## Actions to take
a – Set down the passage of the bug report starting with "Comment 2 Matt" and going on through "unresponsive during that time.", copied word for word.
b – According to the bug report, what could explain why metrics were not collected during the gaps? Answer in one to three sentences.
c – Decide whether each statement agrees with the bug report. Answer yes or no for each and quote the deciding words.
(i) The pods were crashing when the gaps appeared.
(ii) Both cassandra pods showed a cpu/memory spike before the gap.
(iii) The bug's status is closed.

## Text provided
——————————
Bug 1472451

Summary: Periodically there are Gaps in Charts
Product: OpenShift Container Platform Reporter: Eric Jones <erjones>
Component: HawkularAssignee: John Sanda <jsanda>
Status: CLOSED WORKSFORME QA Contact: Junqi Zhao <juzhao>
Severity: high Docs Contact:
Priority: high    
Version: 3.4.1CC: aos-bugs, erich, erjones, hasha, jcantril, jsanda, pweil, rbost, suchaudh
Target Milestone: ---Keywords: Reopened, Unconfirmed
Target Release: 3.4.z   
Hardware: Unspecified   
OS: Unspecified   
Whiteboard:
Fixed In Version: Doc Type: If docs needed, set a value
Doc Text:
Story Points: ---
Clone Of: Environment:
Last Closed: 2019-11-12 19:14:52 UTC Type: Bug
Regression: --- Mount Type: ---
Documentation: --- CRM:
Verified Versions: Category: ---
oVirt Team: --- RHEL 7.3 requirements from Atomic Host:
Cloudforms Team: --- Target Upstream Version:
Embargoed:
Attachments:
Description Flags
metrics gap in UI none

Description Eric Jones 2017-07-18 19:03:34 UTC
Description of problem:
Pods are stable, not crashing, but periodically there are gaps in the metrics charts.

Customer even noted that the hawkular-metrics pod and one of the two cassandra pods saw a cpu/memory spike before the gap (but not the other cassandra pod or heapster)

Version-Release number of selected component (if applicable):
3.4
newest metrics components as of 2017/07/14

Additional info:
Attaching pod logs and screenshots shortly

Comment 2 Matt Wringe 2017-07-19 15:39:11 UTC
The gaps I am seeing in the logs seem to indicate the metrics were not being collected during that time. This could be caused by a pod being restarted or one of the pods being unresponsive during that time.
——————————
## Data lines
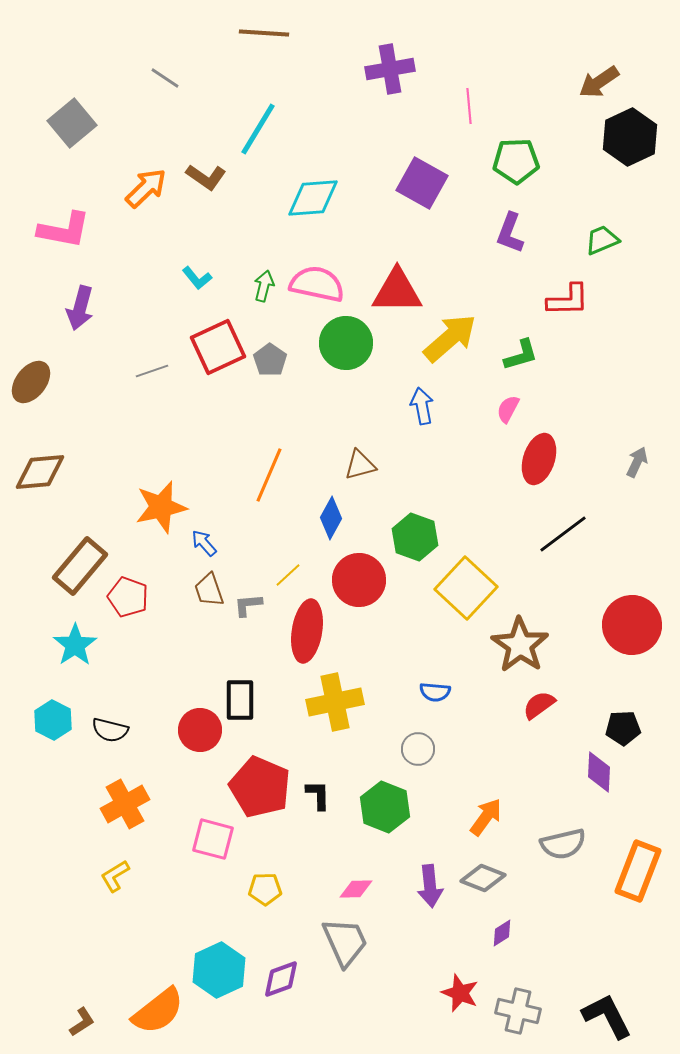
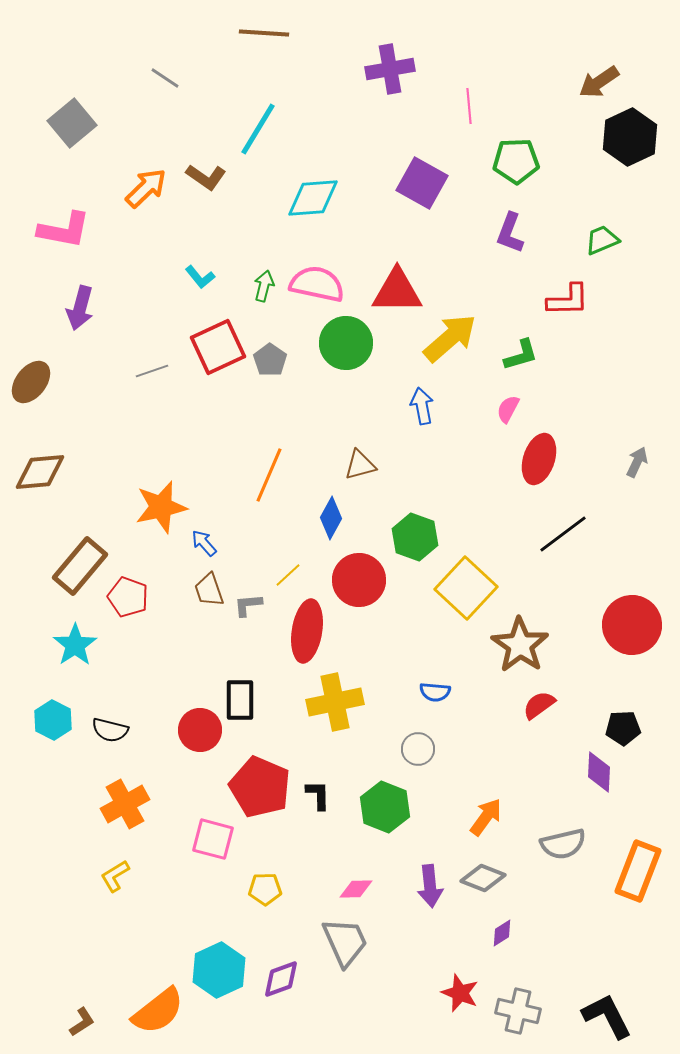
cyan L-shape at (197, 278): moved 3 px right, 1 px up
——————————
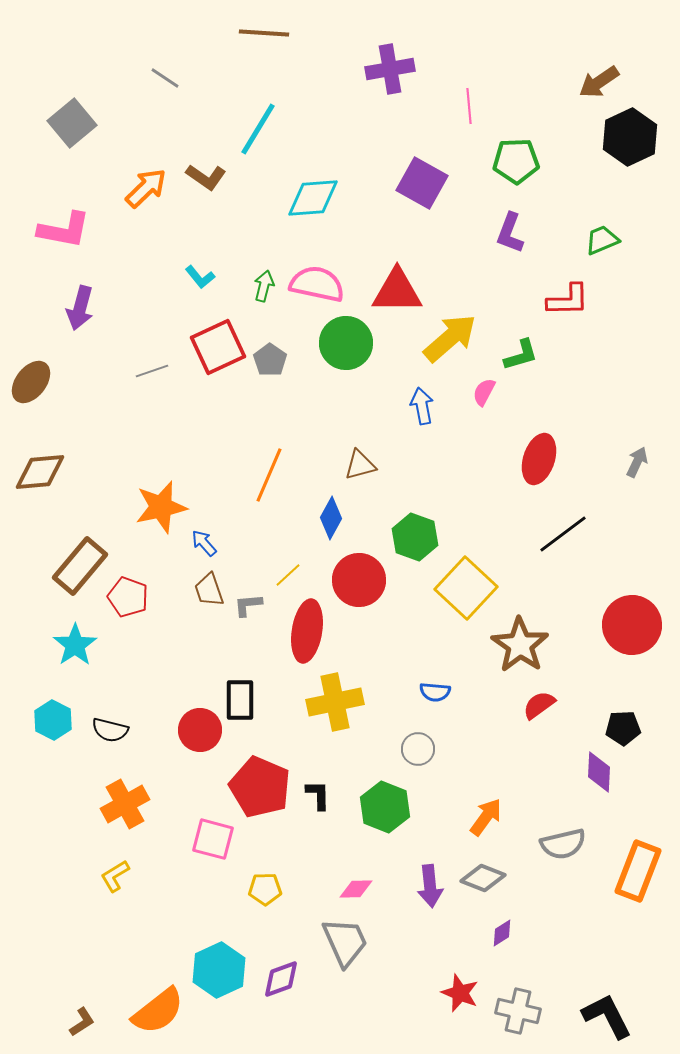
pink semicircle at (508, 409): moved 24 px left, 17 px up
——————————
## Answers for this exercise
a –
Comment 2 Matt Wringe 2017-07-19 15:39:11 UTC
The gaps I am seeing in the logs seem to indicate the metrics were not being collected during that time. This could be caused by a pod being restarted or one of the pods being unresponsive during that time.

b – The gaps could be caused by a pod being restarted. They could also be caused by one of the pods being unresponsive during that time.

c –
(i) No: "Pods are stable, not crashing"
(ii) No: "one of the two cassandra pods saw a cpu/memory spike before the gap (but not the other cassandra pod or heapster)"
(iii) Yes: "Status: CLOSED WORKSFORME"